» **What is needed**
Copy out every line in the entries below that includes "your".

START Input material

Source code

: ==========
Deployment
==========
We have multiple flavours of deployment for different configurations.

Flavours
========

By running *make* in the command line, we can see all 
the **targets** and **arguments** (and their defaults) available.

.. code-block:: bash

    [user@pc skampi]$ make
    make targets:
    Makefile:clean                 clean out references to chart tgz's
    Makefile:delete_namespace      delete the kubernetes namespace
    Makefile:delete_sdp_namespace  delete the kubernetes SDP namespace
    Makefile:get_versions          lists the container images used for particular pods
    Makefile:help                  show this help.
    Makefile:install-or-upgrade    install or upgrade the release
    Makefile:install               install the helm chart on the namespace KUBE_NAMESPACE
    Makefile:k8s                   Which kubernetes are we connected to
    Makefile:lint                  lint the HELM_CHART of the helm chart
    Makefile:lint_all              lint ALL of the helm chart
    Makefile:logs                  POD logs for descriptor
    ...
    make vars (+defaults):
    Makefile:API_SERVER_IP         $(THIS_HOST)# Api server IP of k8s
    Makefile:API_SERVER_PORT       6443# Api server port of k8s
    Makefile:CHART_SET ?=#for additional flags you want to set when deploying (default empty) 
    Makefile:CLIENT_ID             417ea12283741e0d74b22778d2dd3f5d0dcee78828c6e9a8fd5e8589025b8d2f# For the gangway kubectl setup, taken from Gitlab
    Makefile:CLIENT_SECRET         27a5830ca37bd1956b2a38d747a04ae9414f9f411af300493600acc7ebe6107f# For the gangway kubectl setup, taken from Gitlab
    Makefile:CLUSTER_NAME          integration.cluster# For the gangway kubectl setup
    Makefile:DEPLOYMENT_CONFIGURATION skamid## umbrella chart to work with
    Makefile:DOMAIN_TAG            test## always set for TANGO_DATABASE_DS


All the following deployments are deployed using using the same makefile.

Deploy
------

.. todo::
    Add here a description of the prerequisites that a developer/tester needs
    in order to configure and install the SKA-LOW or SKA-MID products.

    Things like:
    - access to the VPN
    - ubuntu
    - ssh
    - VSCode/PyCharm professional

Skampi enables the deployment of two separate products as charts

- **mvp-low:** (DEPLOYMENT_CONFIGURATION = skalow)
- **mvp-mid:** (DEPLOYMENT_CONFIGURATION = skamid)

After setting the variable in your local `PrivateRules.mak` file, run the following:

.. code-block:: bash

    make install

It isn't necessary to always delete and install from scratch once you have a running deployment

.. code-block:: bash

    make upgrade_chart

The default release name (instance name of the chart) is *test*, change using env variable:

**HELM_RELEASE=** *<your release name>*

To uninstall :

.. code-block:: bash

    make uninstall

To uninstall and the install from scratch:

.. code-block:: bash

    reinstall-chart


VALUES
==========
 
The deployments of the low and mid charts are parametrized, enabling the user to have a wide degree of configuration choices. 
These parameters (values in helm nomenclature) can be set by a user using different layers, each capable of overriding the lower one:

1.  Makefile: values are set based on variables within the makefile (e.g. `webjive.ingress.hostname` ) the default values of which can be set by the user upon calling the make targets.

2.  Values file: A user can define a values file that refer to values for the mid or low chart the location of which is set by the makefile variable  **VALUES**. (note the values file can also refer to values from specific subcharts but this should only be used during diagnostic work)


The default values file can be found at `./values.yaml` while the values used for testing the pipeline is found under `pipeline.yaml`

END Input material

» **Solved problem**
After setting the variable in your local `PrivateRules.mak` file, run the following:
**HELM_RELEASE=** *<your release name>*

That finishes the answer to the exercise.